According to the South Korean Central Bank's "Monetary Credit Policy Report," household debt reached 105% of GDP in the first quarter of this year, equivalent to approximately $1.5 trillion at the end of March, with a major share tied up in home mortgages.

Average home loans are equivalent to 270% of annual income.

One reason behind the debts is the soaring housing prices. In Seoul, home to nearly half of the country's population, housing prices are now among the highest in the world. The price to income ratio (PIR), which weighs the average price of a home to the average annual household income, is 12.04 in Seoul, compared to 8.4 in San Francisco, 8.2 in London and 5.4 in New York.

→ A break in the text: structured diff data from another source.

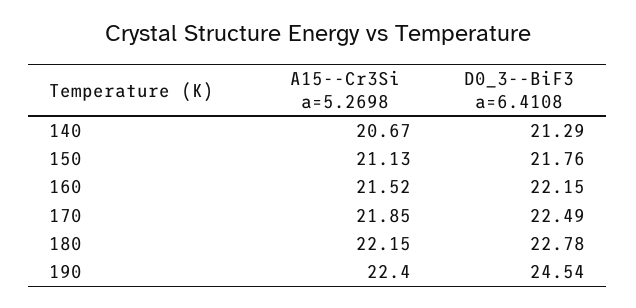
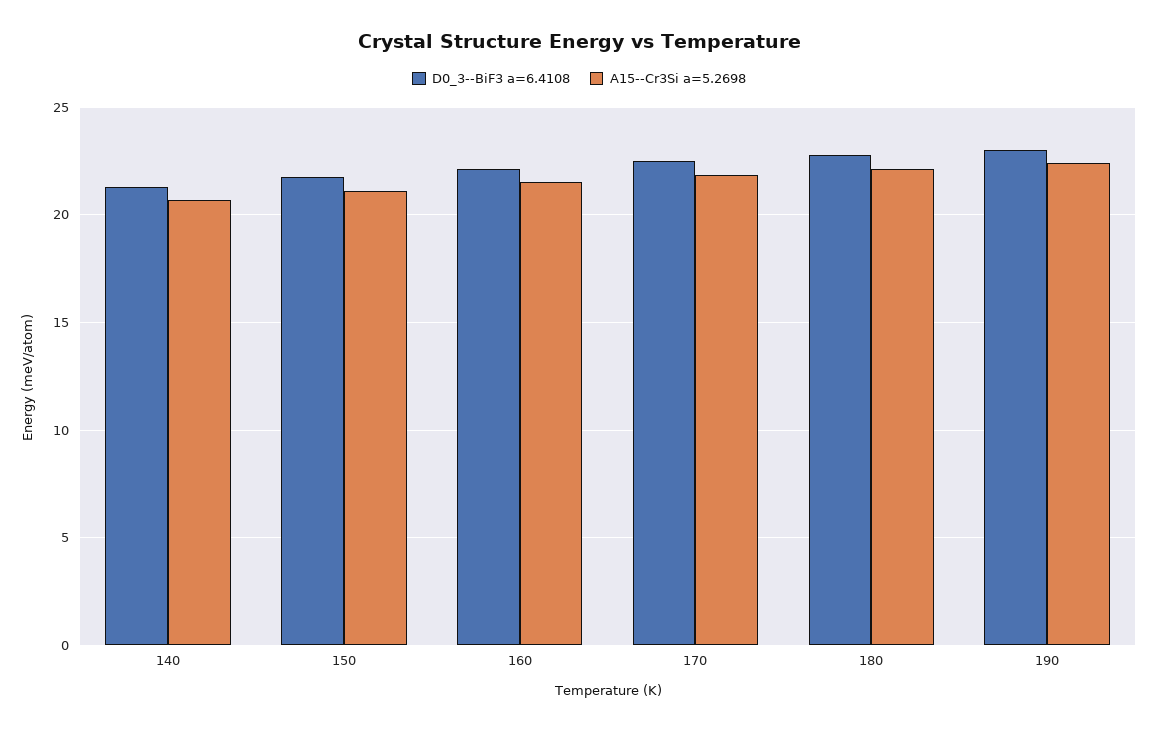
  {
    "A15--Cr3Si a=5.2698": {
      "140": 20.67,
      "150": 21.13,
      "160": 21.52,
      "170": 21.85,
      "180": 22.15,
      "190": 22.4
    },
    "D0_3--BiF3 a=6.4108": {
      "140": 21.29,
      "150": 21.76,
      "160": 22.15,
      "170": 22.49,
      "180": 22.78,
-     "190": 24.54
+     "190": 23
    }
  }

According to the Korea Real Estate Commission, 42.1% of all home purchases in January 2021 were by young Koreans in their 20s and 30s. For those in their 30s, the average amount borrowed is equivalent to 270% of their annual income.

Playing the stock market

At the same time, the South Korean stock market is booming. The increased demand to buy stocks has led to an increase in other loans such as credit. The ratio for Korean shareholders conducting credit financing, i.e. borrowing from securities companies to secure stock holdings, had reached 21.4 trillion won ($17.7 billion), further increasing the indebtedness of households.

A 30-year-old Seoul office worker who bought stocks through various forms of borrowing was interviewed by Reuters this year, and said he was "very foolish not to take advantage of the rebound."

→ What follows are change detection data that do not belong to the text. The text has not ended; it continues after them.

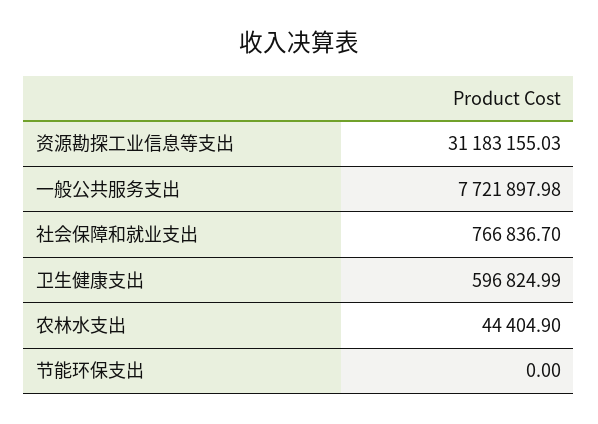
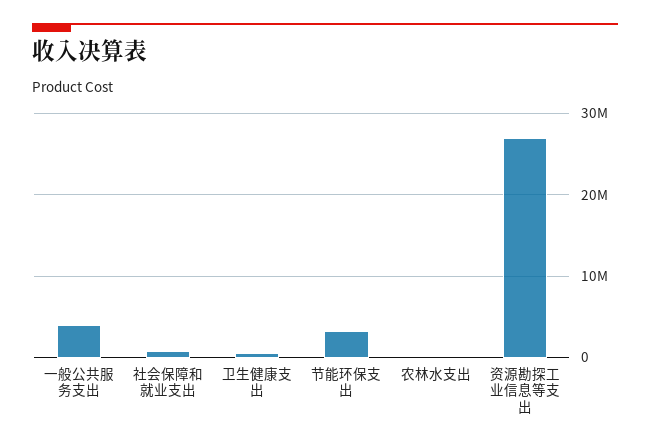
  {
-   "资源勘探工业信息等支出": 31183155.03,
+   "资源勘探工业信息等支出": 27000000,
-   "一般公共服务支出": 7721897.98,
+   "一般公共服务支出": 4000000,
    "社会保障和就业支出": 766836.7,
    "卫生健康支出": 596824.99,
    "农林水支出": 44404.9,
-   "节能环保支出": 0
+   "节能环保支出": 3000000
  }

In addition to his 100 million won ($84,000) overdraft account, he also took out a 100 million won loan against his house in Seoul, and a 50 million won stock pledge. All of these demands on the stock market have further exacerbated the problem of household debt.

42.1% of all home purchases in January 2021 were by young Koreans in their 20s and 30s

Simon Shin/SOPA Images/ZUMA

Game of survival

In response to the accumulating financial risks, the Bank of Korea has restricted the release of loans and has announced its first interest rate hike in three years at the end of August.

But experts believe that even if banks cut loans or raise interest rates, those who need money will look for other ways to borrow, often turning to more costly institutions and mechanisms.

This all risks leading to what one can call a "debt trap," one loan piling on top of another. That brings us back to the plot of Squid Game, "Either you live or I do." South Korean society has turned into a game of survival.